You need to understand coaching as a form of education, strip away the glib mysticism that so many charlatans sell. Someone who comes to you one day and tells you that he's going to change your life forever in a million ways and introduce you to an elite group of his associates and disciples isn't a coach. He's either a charlatan or Jesus Christ, and there was only one Jesus Christ. It also bears remembering that Jesus Christ didn't wear a bright blue suit and put goop in his hair.

On the other hand, the guy who specifically explains that he knows three different kinds of deals he can teach you, four different kinds of flip, two styles of buying and holding, that he can introduce you to (insert name) to (insert reason) and (insert name) to (insert reason), THAT'S who you want to listen to. No Jesus, no drama, facts, known associates, reproducible results, concrete reachable goals.

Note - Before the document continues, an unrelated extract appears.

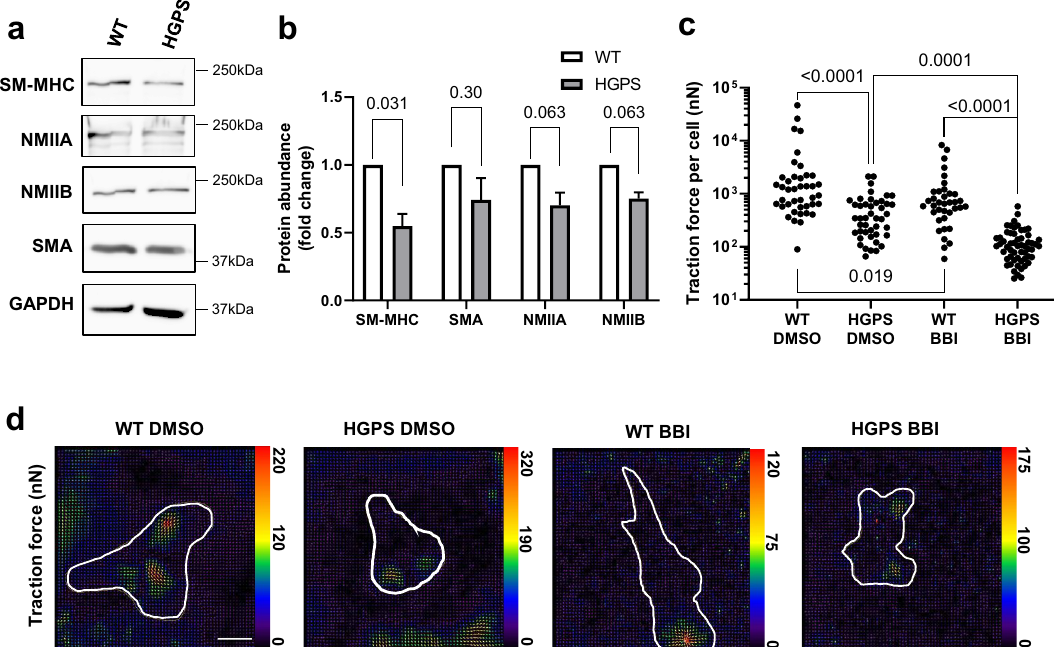
Figure 3. Decreased myosin abundance and traction force in isolated HGPS aortic vascular smooth muscle cells. ( a ) Representative images of cytosolic lysates from cultured SMCs immunoblotted for SM-MHC, non-muscle myosin II A and B (NMIIA and NMIIB, respectively), and SMA. GAPDH is shown as the loading control. Black boxes around the immunoblots indicate cropping for removal of extraneous space. Unprocessed blots are shown in Fig. S1. Blots were stripped and re-probed when evaluating the abundance of multiple myosins and SMA. ( b ) Quantification of immunoblotting results normalized for loading and plotted relative to the WT control. Results show mean ± SE (n = 5–7). Significance was determined by Wilcoxon signed rank test. ( c ) Cultured SMCs were incubated on polyacrylamide hydrogels for 24 h. Cells were treated with vehicle (DMSO) or 15 µM Blebbistatin (BBI) for 30 min prior to traction force analysis. Total traction force plots (n = 37–57 cells) are shown in panel c, and each dot represents the total traction force of a single cell. Significance was determined by Mann–Whitney tests, and results are displayed as scatter plots. ( d ) Representative traction force images of cells analyzed in panel c. Cells areas are outlined in white, and traction force scale bars (in nanonewtons) are displayed to the right of each respective image. Optical scale bar = 50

While you'll go in as a s***bird and come out as a s***bird, at least you'll have some money in your pocket and knowledge in your head. And just in case you were unaware, eagles have a cloaca, too.

But all the basic information is available in the internet  and people need more feedback and close guidance and motivation... I think forming a mastermind group is better 

Post: Is long distance investing difficult?

Ari HadarPosted
  • Investor
  • Posts 401
  • Votes 86
Originally posted by @Account Closed:

Unless you live in a market where your average home is $1M and you have a reliable high W2 income and are able to build a portfolio of not less than 8-10 SFR you have no business doing OOS investing. Otherwise start local. If you have a small amount to invest you are better of buying and index fund and adding to it gradually.

Why do you think like that? Refinancing is possible.